ÓRGANO OFICIAL DEL COMITÉ CENTRAL DEL PARTIDO COMUNISTA DE CUBA
Portada de El Rojo y el Negro, de Stendhal. Foto: Madeleine Sautié Rodríguez

No habría podido comprender la lectura de El Rojo y el Negro, una de las obras cumbre del realismo crítico francés que legara al catálogo universal Henri Beyle –conocido en el mundo letrado como Stendhal– cuando hurgando en el librero de la casa encontré aquellos dos tomos publicados por Arte y Literatura (colección Huracán), que alguien había  leído y después guardado en espera de su próximo lector.

Ya había prendido en la estudiante de secundaria el gusto por la zambullida en historias de papel, pero todavía la acechaba el temor de las primicias, cuando demasiadas páginas nos hacían cambiar de parecer y dejarlas para otra ocasión. No obstante, un dulcísimo anzuelo –los exergos, para ser más claros– pescaron la atención de la iniciada y repasaron, una por una, las respectivas primeras páginas de sus 75 capítulos, donde ellos avisaban las esencias  de una novela fotográfica que le daría, algunos años después, la pintura de la primera mitad del siglo xix francés.

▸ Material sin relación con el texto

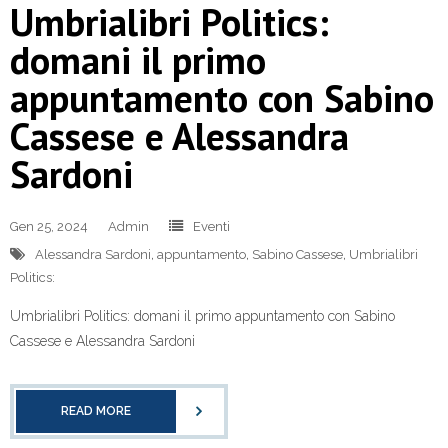
Umbrialibri Politics:
domani il primo
appuntamento con Sabino
Cassese e Alessandra
Sardoni
Gen 25, 2024
Admin
Eventi
Alessandra Sardoni
,
appuntamento
,
Sabino Cassese
,
Umbrialibri
Politics:
Umbrialibri Politics: domani il primo appuntamento con Sabino
Cassese e Alessandra Sardoni
READ MORE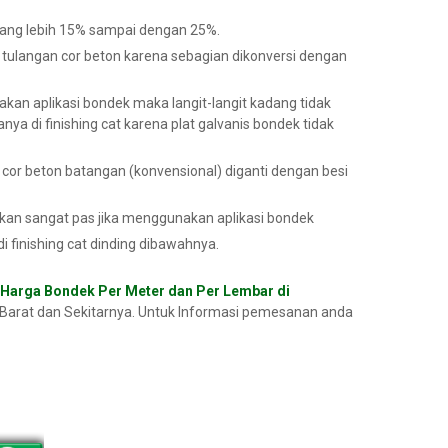
rang lebih 15% sampai dengan 25%.
 tulangan cor beton karena sebagian dikonversi dengan
n aplikasi bondek maka langit-langit kadang tidak
anya di finishing cat karena plat galvanis bondek tidak
si cor beton batangan (konvensional) diganti dengan besi
kan sangat pas jika menggunakan aplikasi bondek
di finishing cat dinding dibawahnya.
Harga Bondek Per Meter dan Per Lembar di
arat dan Sekitarnya. Untuk Informasi pemesanan anda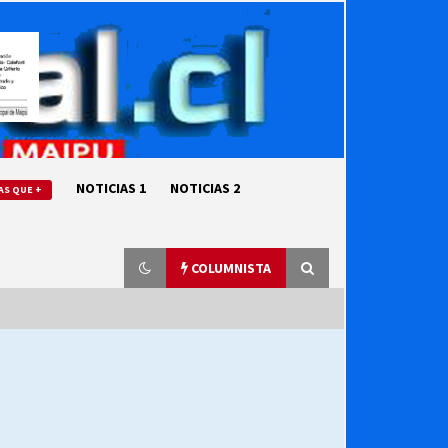
NOTICIAS 1
NOTICIAS 2
AS QUE +
COLUMNISTA
“ORGULLOSOS DE SER DC” SALUDA
EL CUMPLEAÑOS 69
27/07/2026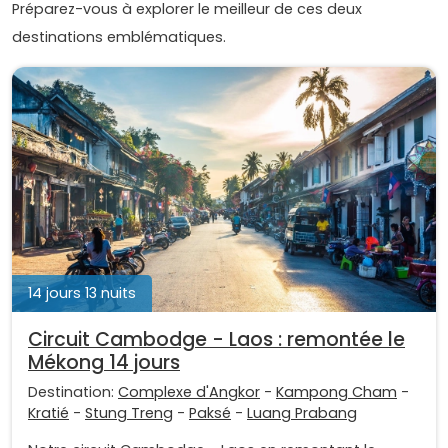
Préparez-vous à explorer le meilleur de ces deux
destinations emblématiques.
14 jours 13 nuits
Circuit Cambodge - Laos : remontée le
Mékong 14 jours
Destination:
Complexe d'Angkor
-
Kampong Cham
-
Kratié
-
Stung Treng
-
Paksé
-
Luang Prabang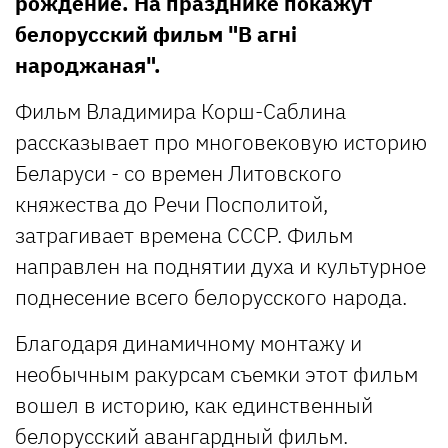
рождение. На празднике покажут
белорусский фильм "В агні
народжаная".
Фильм Владимира Корш-Саблина
рассказывает про многовековую историю
Беларуси - со времен Литовского
княжества до Речи Посполитой,
затрагивает времена СССР. Фильм
направлен на поднятии духа и культурное
поднесение всего белорусского народа.
Благодаря динамичному монтажу и
необычным ракурсам съемки этот фильм
вошел в историю, как единственный
белорусский авангардный фильм.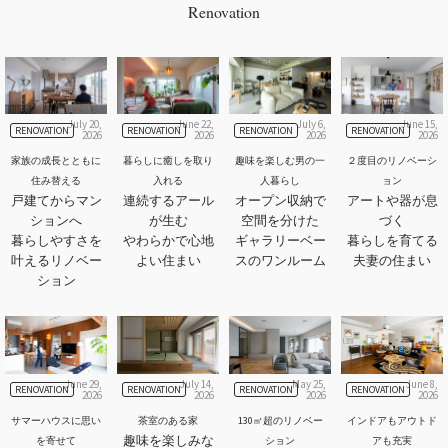
Renovation
July 20,
June 22,
July 6,
June 15,
RENOVATION
RENOVATION
RENOVATION
RENOVATION
2026
2026
2026
2026
家族の成長とともに
暮らしに癒しを取り
趣味を楽しむ男の一
２度目のリノベーシ
住み替える
入れる
人暮らし
ョン
戸建てからマン
連続するアール
オープン収納で
アートや器が息
ションへ
が生む
空間を分けた
づく
暮らしやすさを
やわらかで心地
ギャラリーベー
暮らしを育てる
叶えるリノベー
よい住まい
スのワンルーム
夫妻の住まい
ション
June 29,
July 14,
May 25,
June 8,
RENOVATION
RENOVATION
RENOVATION
RENOVATION
2026
2026
2026
2026
サマーハウスに思い
茶室のある家
130㎡超のリノベー
インドアもアウトド
趣味を楽しみな
を寄せて
ション
アも充実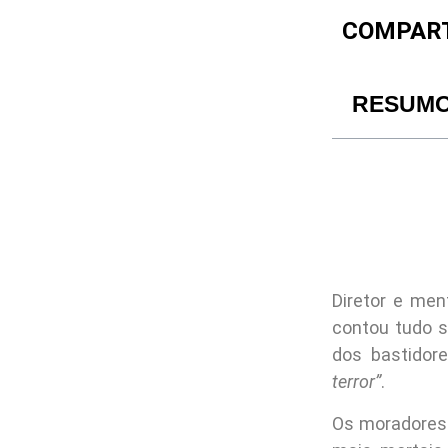
COMPART
RESUM
Diretor e men
contou tudo s
dos bastidor
terror”
.
Os moradores 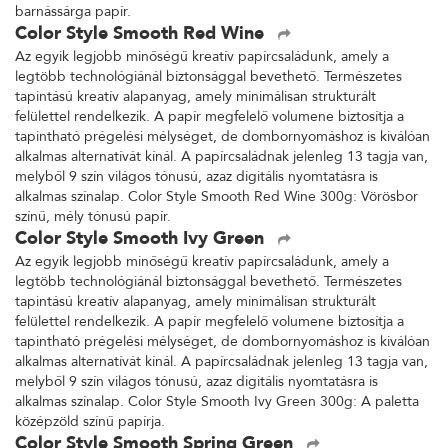
barnássárga papír.
Color Style Smooth Red Wine
Az egyik legjobb minőségű kreatív papírcsaládunk, amely a
legtöbb technológiánál biztonsággal bevethető. Természetes
tapintású kreatív alapanyag, amely minimálisan strukturált
felülettel rendelkezik. A papír megfelelő volumene biztosítja a
tapintható prégelési mélységet, de dombornyomáshoz is kiválóan
alkalmas alternatívát kínál. A papírcsaládnak jelenleg 13 tagja van,
melyből 9 szín világos tónusú, azaz digitális nyomtatásra is
alkalmas színalap. Color Style Smooth Red Wine 300g: Vörösbor
színű, mély tónusú papír.
Color Style Smooth Ivy Green
Az egyik legjobb minőségű kreatív papírcsaládunk, amely a
legtöbb technológiánál biztonsággal bevethető. Természetes
tapintású kreatív alapanyag, amely minimálisan strukturált
felülettel rendelkezik. A papír megfelelő volumene biztosítja a
tapintható prégelési mélységet, de dombornyomáshoz is kiválóan
alkalmas alternatívát kínál. A papírcsaládnak jelenleg 13 tagja van,
melyből 9 szín világos tónusú, azaz digitális nyomtatásra is
alkalmas színalap. Color Style Smooth Ivy Green 300g: A paletta
középzöld színű papírja.
Color Style Smooth Spring Green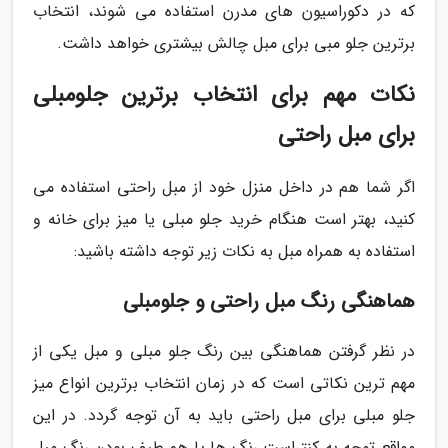
که در دکوراسیون های مدرن استفاده می شوند، انتخاب
برترین جلو مبی برای مبل چالش بیشتری خواهد داشت.
نکات مهم برای انتخاب برترین جلومبلی
برای مبل راحتی
اگر شما هم در داخل منزل خود از مبل راحتی استفاده می
کنید، بهتر است هنگام خرید جلو مبلی یا میز برای خانه و
استفاده به همراه مبل به نکات زیر توجه داشته باشید:
هماهنگی رنگ مبل راحتی و جلومبلی
در نظر گرفتن هماهنگی بین رنگ جلو مبلی و مبل یکی از
مهم ترین نکاتی است که در زمان انتخاب برترین انواع میز
جلو مبلی برای مبل راحتی باید به آن توجه گردد. در این
مواقع توجه به کنتراست رنگ ها یا هم طیف بودن رنگ مبل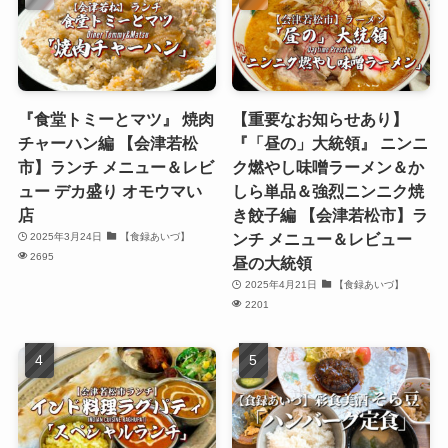
『食堂トミーとマツ』 焼肉
【重要なお知らせあり】
チャーハン編 【会津若松
『「昼の」大統領』 ニンニ
市】ランチ メニュー＆レビ
ク燃やし味噌ラーメン＆か
ュー デカ盛り オモウマい
しら単品＆強烈ニンニク焼
店
き餃子編 【会津若松市】ラ
ンチ メニュー＆レビュー
2025年3月24日
【食録あいづ】
2695
昼の大統領
2025年4月21日
【食録あいづ】
2201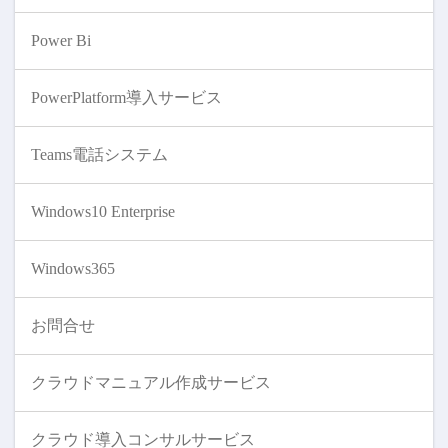
Power Bi
PowerPlatform導入サービス
Teams電話システム
Windows10 Enterprise
Windows365
お問合せ
クラウドマニュアル作成サービス
クラウド導入コンサルサービス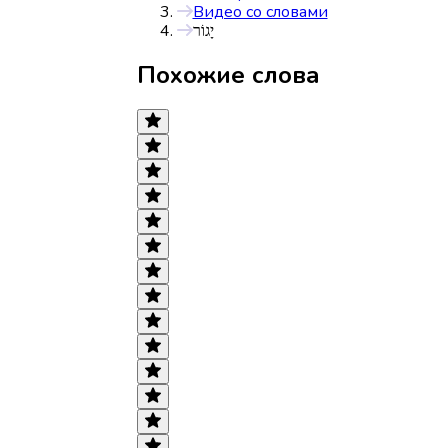
Видео со словами
יָגוֹר
Похожие слова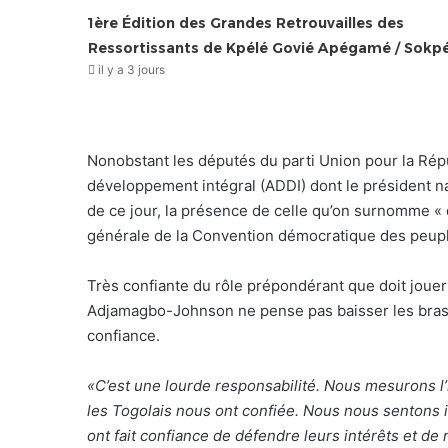
1ère Édition des Grandes Retrouvailles des
Ressortissants de Kpélé Govié Apégamé / Sokp
il y a 3 jours
Nonobstant les députés du parti Union pour la Répu
développement intégral (ADDI) dont le président na
de ce jour, la présence de celle qu’on surnomme « d
générale de la Convention démocratique des peupl
Très confiante du rôle prépondérant que doit jouer 
Adjamagbo-Johnson ne pense pas baisser les bras p
confiance.
«C’est une lourde responsabilité. Nous mesurons l
les Togolais nous ont confiée. Nous nous sentons i
ont fait confiance de défendre leurs intérêts et de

A la lectura total le llegó el día. Para entonces también flotaba en el pensamiento la cómoda estructura elegida por Stendhal para contar la historia, inspirada en Antoine Berther, un joven campesino al que victimizará la sociedad burguesa que quiso conquistar y por lo cual será inculpado.  Convertido ya en Julián Sorel, saldrá a la palestra literaria el condenado de marras, ahora en la piel de un personaje típico, en circunstancias y caracteres típicos, propios del realismo, tal como Engels definiera el fenómeno estético.   

Como suele suceder cuando antes de llegar al libro, la obra nos toca desde una película u otra propuesta, los personajes de El Rojo y el Negro se me antojaban con los rostros que adquirieron desde una telenovela cubana –entonces sucedió con otros títulos como El Tábano (Ethel L. Voynict); Rosas a crédito (Elsa Triolet); Ramona (Helen Hunt Jackson)…–, sin embargo, pronto la trama, que exacerba el afán de engullirla, les da identidad propia desde la exquisitez de la escritura, mientras otra vez vuelve el lector a la sabida máxima de que el libro es siempre insuperable.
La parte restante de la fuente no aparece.